The core of the project is a modular distillation system that supports three modes: (VRAM is with out optimizer or additional allocations)
| Mode | Description | VRAM | Best For |
|---|---|---|---|
| Direct | Teacher + student on same GPU | ~14GB | Fast iteration, single GPU |
| Cached | Pre-computed teacher logits from disk | ~9GB | Production training, reproducibility |
| Network | Teacher on separate vLLM server | ~9GB | Multi-node, large teachers |
- Direct Mode: Loads Llama-3.2-1B (teacher) and RetNet-500M (student) simultaneously. At 1K sequence length: 0.1s per optimizer step. At 4K: 0.3s per step.
- Cached Mode: Pre-compute teacher logits to disk, then train without teacher overhead.
- Network Mode: Offloads the teacher to a vLLM-compatible server with a custom
/v1/topkendpoint for 100x faster logit extraction.
Chasing down bugs in the original Titans implementation led to building a comprehensive system for detecting training pathologies:
- Saddle Point Escape: Automated detection when the model gets stuck in local minima, with interventions (LR spikes) to escape.
- Muon Optimizer: Integrated for superior RetNet performance vs AdamW. Uses Muon for 2D+ parameters, AdamW for 1D.

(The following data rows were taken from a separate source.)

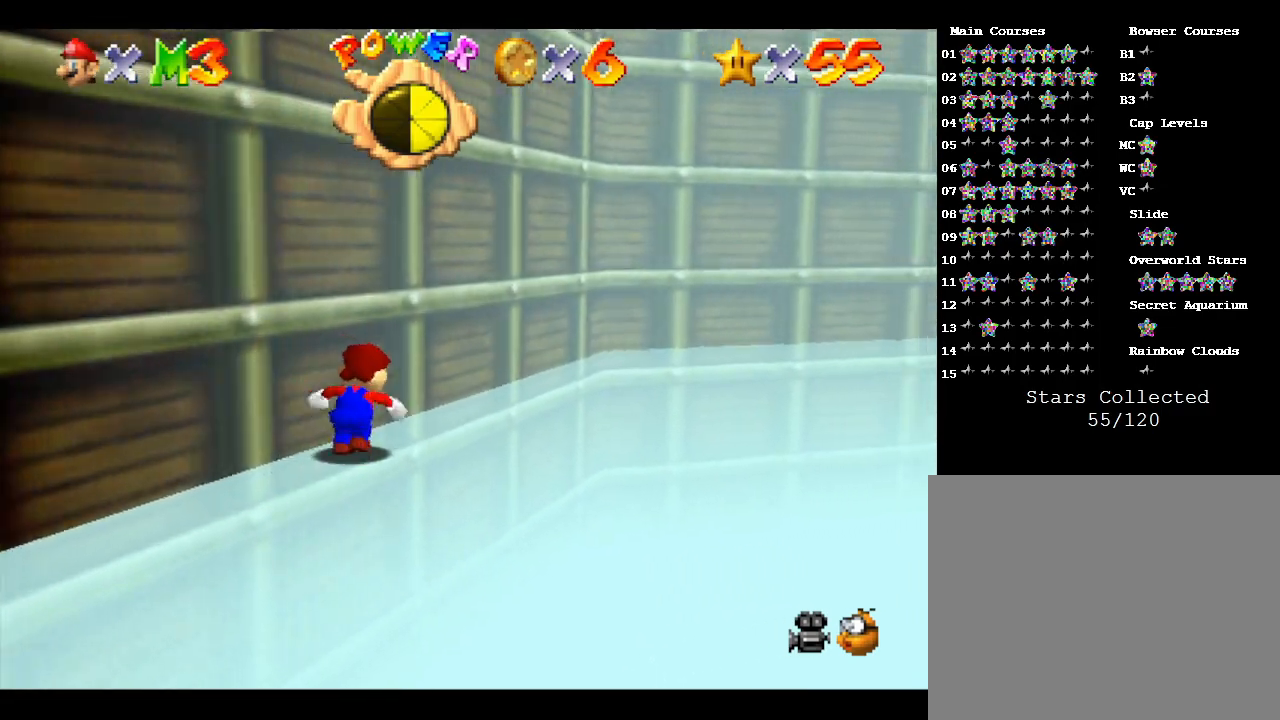
{"buttons": [], "left_stick": "up-right", "events": []}
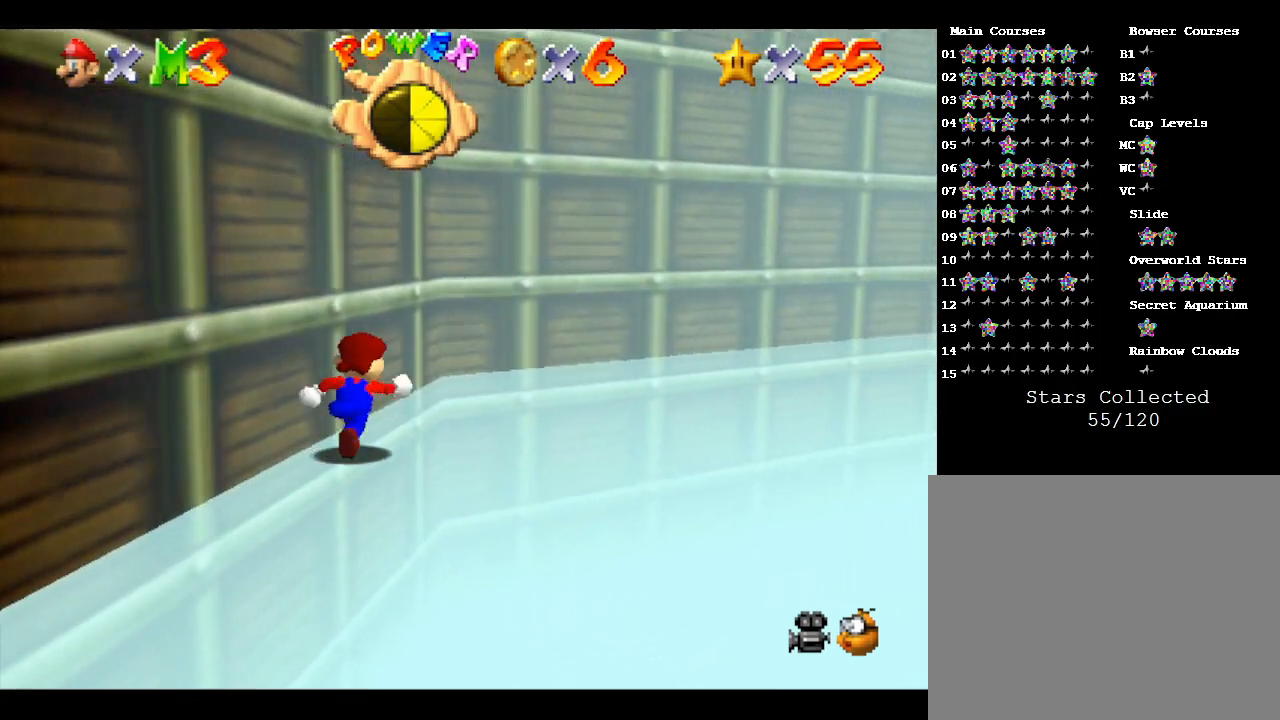
{"buttons": [], "left_stick": "up-right", "events": []}
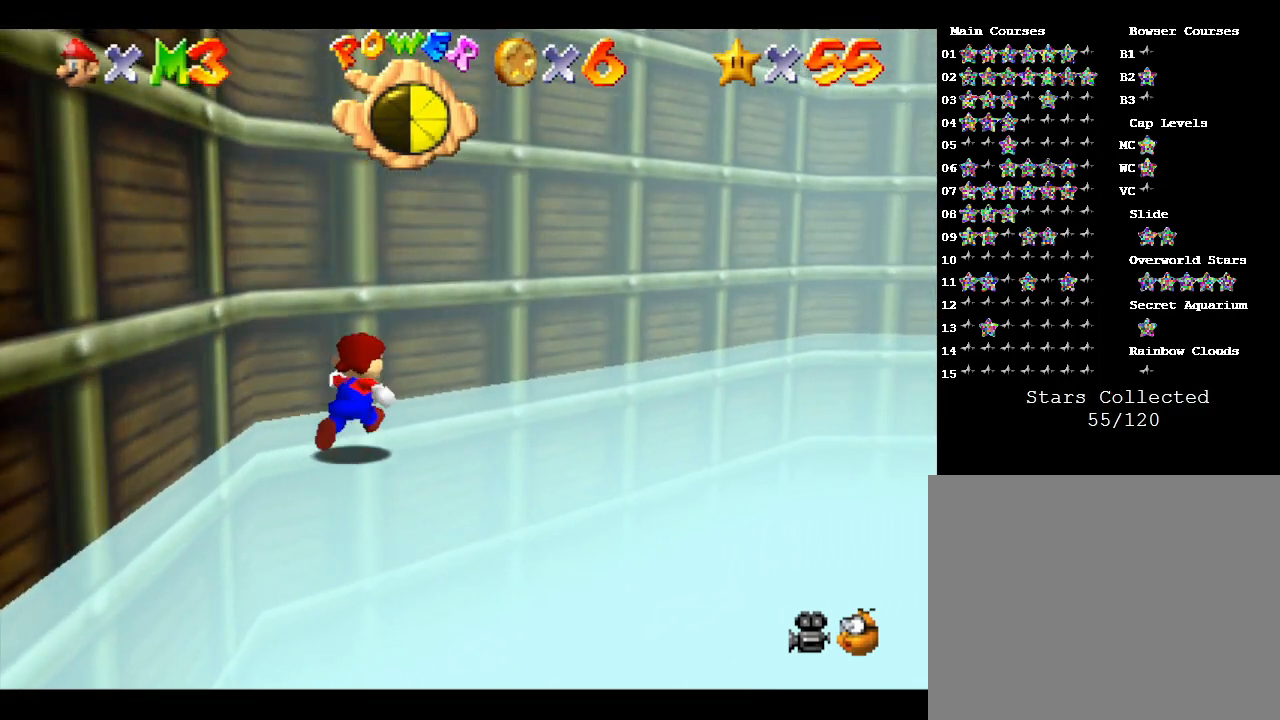
{"buttons": [], "left_stick": "up-right", "events": []}
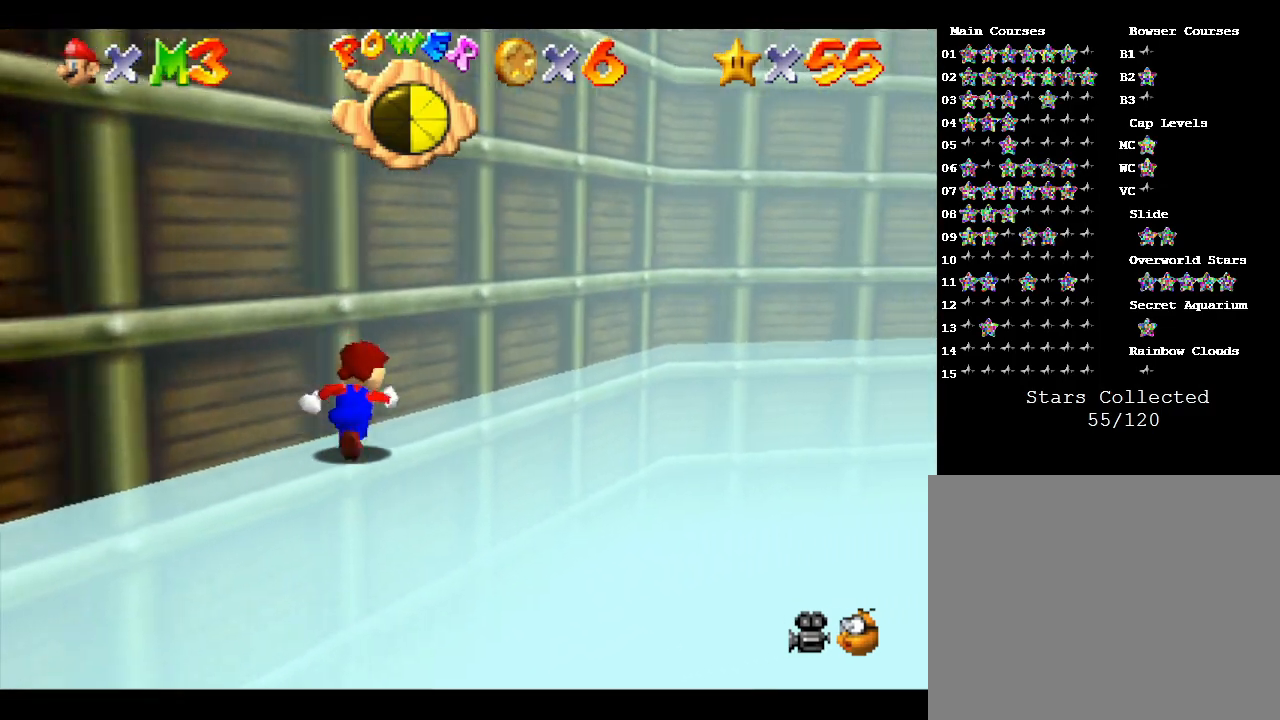
{"buttons": [], "left_stick": "up-right", "events": []}
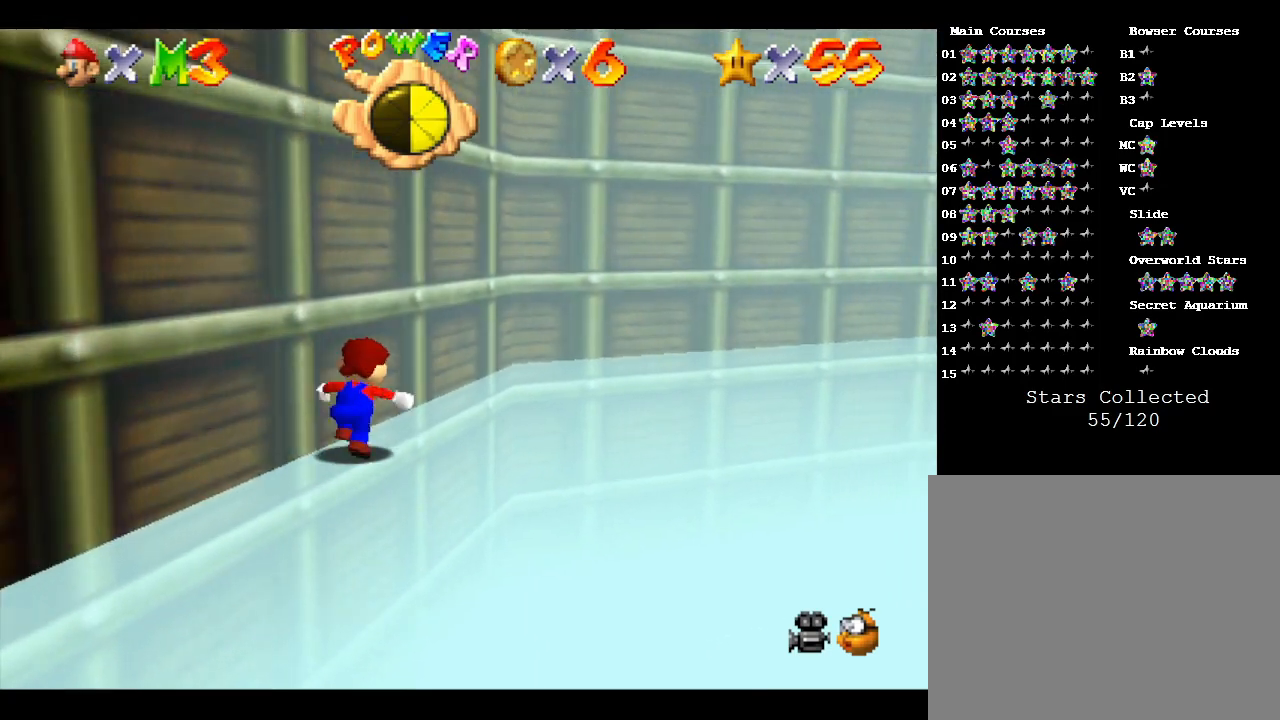
{"buttons": [], "left_stick": "up-right", "events": []}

- Diversity Regularization: Custom loss components to ensure the student learns the distribution, not just the mode.
- Pre-tokenized Data Pipeline: Custom
PretokenizedShardDatasethandles massive datasets with minimal RAM usage. - Fragmented Memory Fixes: Custom PyTorch CUDA allocator configurations to prevent OOM during long runs.
- WandB Integration: Full telemetry for loss, gradient norms, evaluations, saddle detection, and memory usage.
- Teacher Finetuning Pipeline: Critical for convergence. Microsoft research shows 4.5× faster convergence when finetuning the teacher first. Without it, distillation on pure logits struggles to converge.
RetNet is still experimental in TorchScale. This repo includes a patched version of TorchScale with necessary fixes for stable training.
The pipeline includes comprehensive WandB integration for real-time monitoring:
Example training run showing loss curves, gradient norms, learning rate schedule, and performance metrics.
See QUICKSTART.md for the complete walkthrough.
TL;DR:
# 1. Install
git clone <repo-url> && cd retnet-distillation
pip install -e .
# 2. Download data (~5GB)
cd data && python download_curriculum_datasets.py --category instruction_chat
# 3. Tokenize
python preprocess_to_parquet.py \
--input data/distillation \
--output data/distillation_preprocessed \
--recursive
# 4. (Strongly Recommended) Finetune teacher
python scripts/finetune_teacher.py --config configs/teacher_ft.yaml
# 5. Train!
python -m src.distillation.scripts.train --config configs/train_direct.yamlThe current model is a 500M parameter RetNet trained on instruction-tuning data. By distilling from a finetuned Llama-3.2-1B-Instruct, we bypass the trillions of tokens usually required for pre-training and jump straight to a usable, instruction-following recurrent model.
Model Variants:
350M: Lighter, faster training500M: Default, better quality (configured inconfigs/train_direct.yaml)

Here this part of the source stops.